WORK TO COMPLETE: In the entries below, how many lines hold the word "flat"? Answer with the number only.

INPUT DATA:
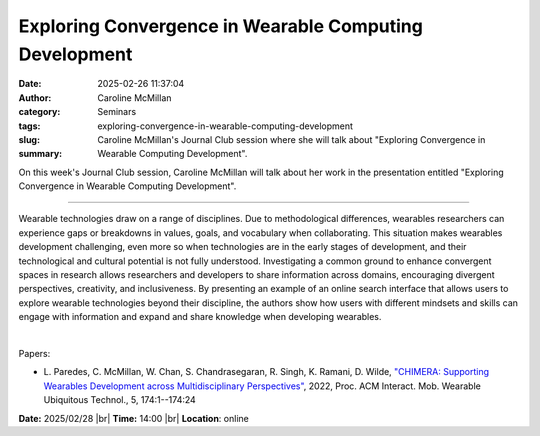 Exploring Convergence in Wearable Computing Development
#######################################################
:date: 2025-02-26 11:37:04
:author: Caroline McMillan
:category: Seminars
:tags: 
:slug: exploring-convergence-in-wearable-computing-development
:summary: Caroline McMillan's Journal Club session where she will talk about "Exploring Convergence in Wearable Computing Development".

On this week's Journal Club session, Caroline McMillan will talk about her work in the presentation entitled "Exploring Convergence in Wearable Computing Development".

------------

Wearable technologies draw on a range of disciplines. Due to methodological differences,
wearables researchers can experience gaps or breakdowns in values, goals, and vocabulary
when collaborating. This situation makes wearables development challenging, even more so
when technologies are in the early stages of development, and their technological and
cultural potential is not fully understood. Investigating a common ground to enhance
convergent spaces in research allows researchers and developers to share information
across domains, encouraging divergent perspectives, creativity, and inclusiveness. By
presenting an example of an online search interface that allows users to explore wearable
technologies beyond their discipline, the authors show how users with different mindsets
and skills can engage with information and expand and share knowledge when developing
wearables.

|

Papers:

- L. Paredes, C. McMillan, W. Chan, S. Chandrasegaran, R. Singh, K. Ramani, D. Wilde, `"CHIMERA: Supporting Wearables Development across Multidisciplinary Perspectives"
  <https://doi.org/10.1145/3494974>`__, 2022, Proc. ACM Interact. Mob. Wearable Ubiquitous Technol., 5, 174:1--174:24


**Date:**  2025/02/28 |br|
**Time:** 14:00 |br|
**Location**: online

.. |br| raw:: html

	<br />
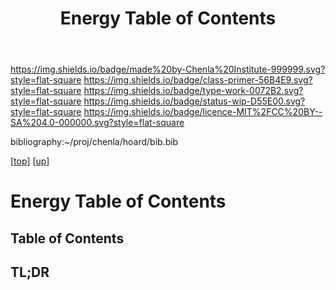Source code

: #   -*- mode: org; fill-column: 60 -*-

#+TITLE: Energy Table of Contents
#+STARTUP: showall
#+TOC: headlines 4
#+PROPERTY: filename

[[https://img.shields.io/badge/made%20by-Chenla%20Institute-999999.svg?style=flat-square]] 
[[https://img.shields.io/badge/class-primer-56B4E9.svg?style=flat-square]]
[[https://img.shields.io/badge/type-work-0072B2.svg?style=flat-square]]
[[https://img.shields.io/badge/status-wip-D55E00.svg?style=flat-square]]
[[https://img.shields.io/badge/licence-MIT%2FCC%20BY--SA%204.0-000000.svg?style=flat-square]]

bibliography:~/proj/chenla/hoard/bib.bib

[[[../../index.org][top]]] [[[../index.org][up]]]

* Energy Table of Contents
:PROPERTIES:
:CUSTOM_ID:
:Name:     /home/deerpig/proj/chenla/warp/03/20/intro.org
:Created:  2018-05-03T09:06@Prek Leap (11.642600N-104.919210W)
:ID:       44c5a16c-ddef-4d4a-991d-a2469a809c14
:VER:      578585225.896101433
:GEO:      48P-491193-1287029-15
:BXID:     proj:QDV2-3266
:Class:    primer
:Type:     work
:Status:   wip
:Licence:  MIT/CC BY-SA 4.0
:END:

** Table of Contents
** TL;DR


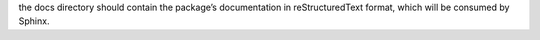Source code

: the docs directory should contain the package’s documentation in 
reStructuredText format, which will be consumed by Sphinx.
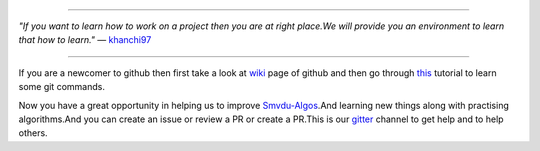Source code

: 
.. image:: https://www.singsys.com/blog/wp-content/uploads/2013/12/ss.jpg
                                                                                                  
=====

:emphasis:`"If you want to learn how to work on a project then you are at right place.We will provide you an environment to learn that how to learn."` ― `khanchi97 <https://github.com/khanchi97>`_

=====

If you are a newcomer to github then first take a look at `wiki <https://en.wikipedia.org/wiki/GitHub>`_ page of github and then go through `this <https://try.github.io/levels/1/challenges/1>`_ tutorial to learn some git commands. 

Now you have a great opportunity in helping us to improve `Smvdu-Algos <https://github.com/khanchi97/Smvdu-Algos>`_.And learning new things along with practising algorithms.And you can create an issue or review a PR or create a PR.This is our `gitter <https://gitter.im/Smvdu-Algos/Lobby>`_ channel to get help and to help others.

RESULT FOR THIS EXERCISE: 5